What to work on: Everything in the data gets repeated exactly, except for the pictures.

Recorded information:
▶
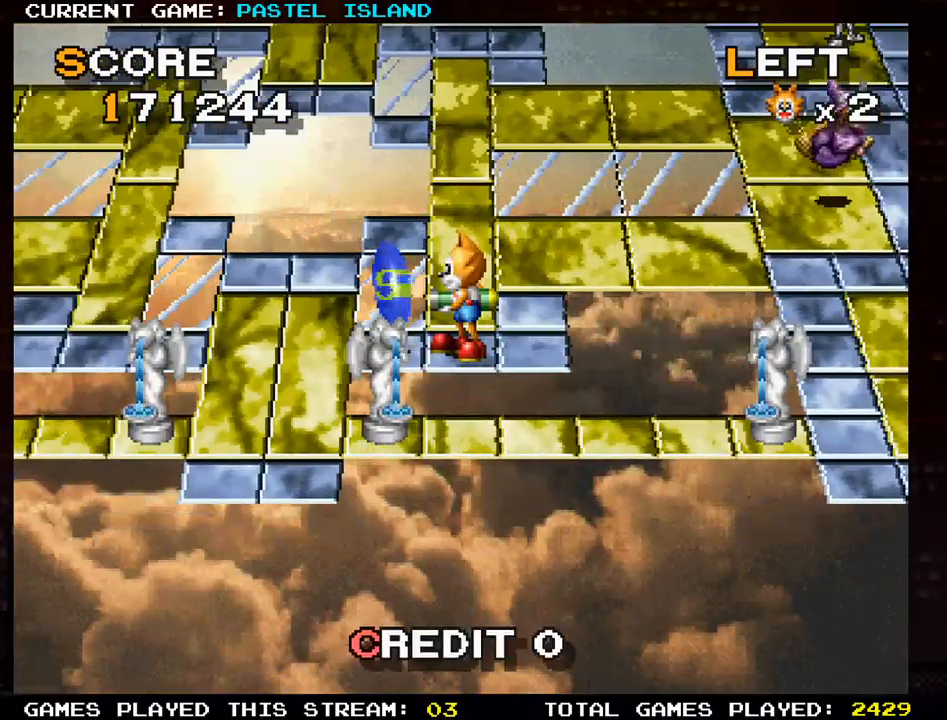
{"buttons": [], "left_stick": "left", "events": [[150, "left_stick", "left"]]}
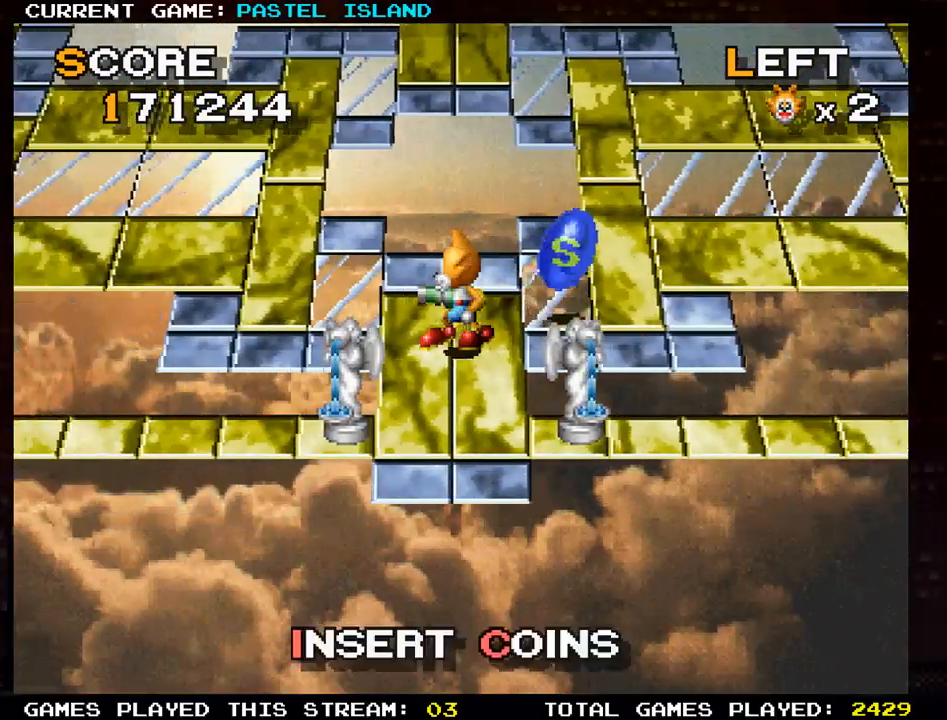
{"buttons": [], "left_stick": "right", "events": [[333, "left_stick", "center"], [383, "left_stick", "right"]]}
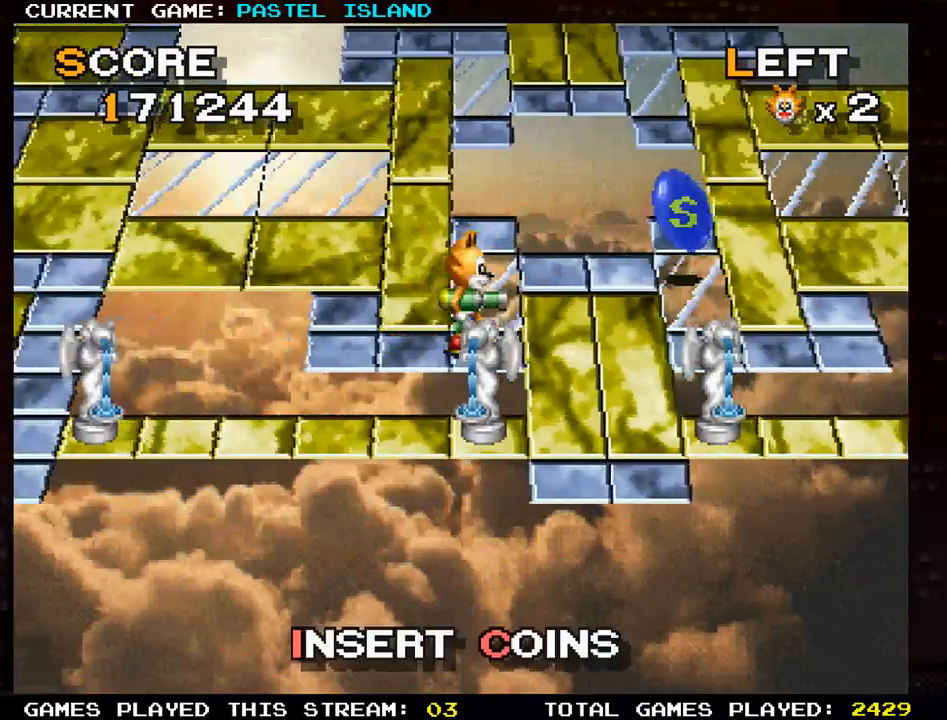
{"buttons": [], "left_stick": "up", "events": [[350, "left_stick", "up"]]}
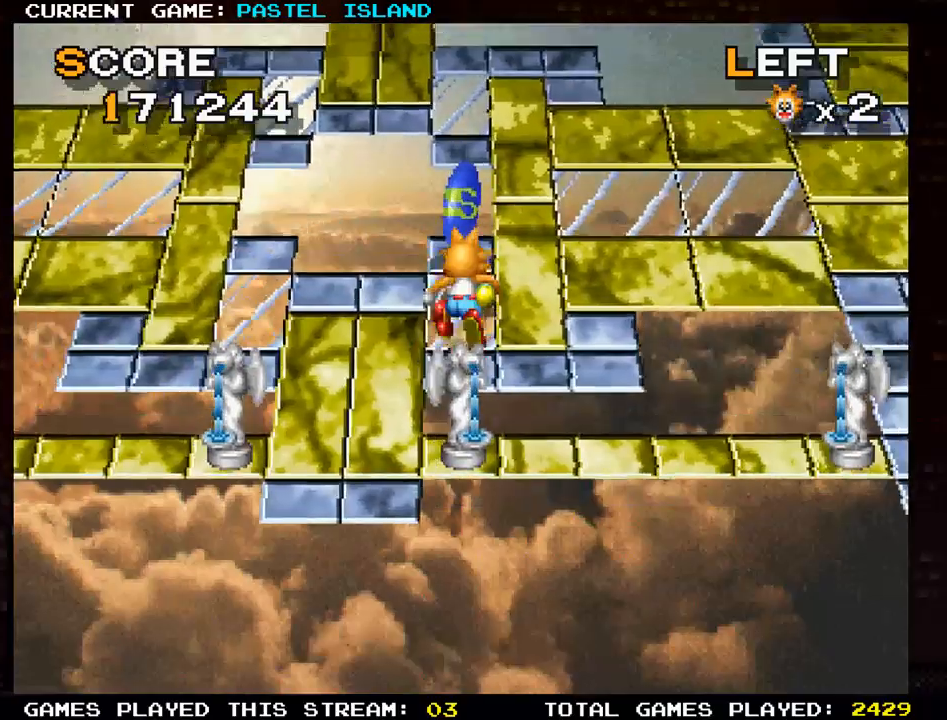
{"buttons": [], "left_stick": "down", "events": [[333, "left_stick", "center"], [400, "left_stick", "down"]]}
◀
Answer to the problem:
{"buttons": [], "left_stick": "left", "events": [[150, "left_stick", "left"]]}
{"buttons": [], "left_stick": "right", "events": [[333, "left_stick", "center"], [383, "left_stick", "right"]]}
{"buttons": [], "left_stick": "up", "events": [[350, "left_stick", "up"]]}
{"buttons": [], "left_stick": "down", "events": [[333, "left_stick", "center"], [400, "left_stick", "down"]]}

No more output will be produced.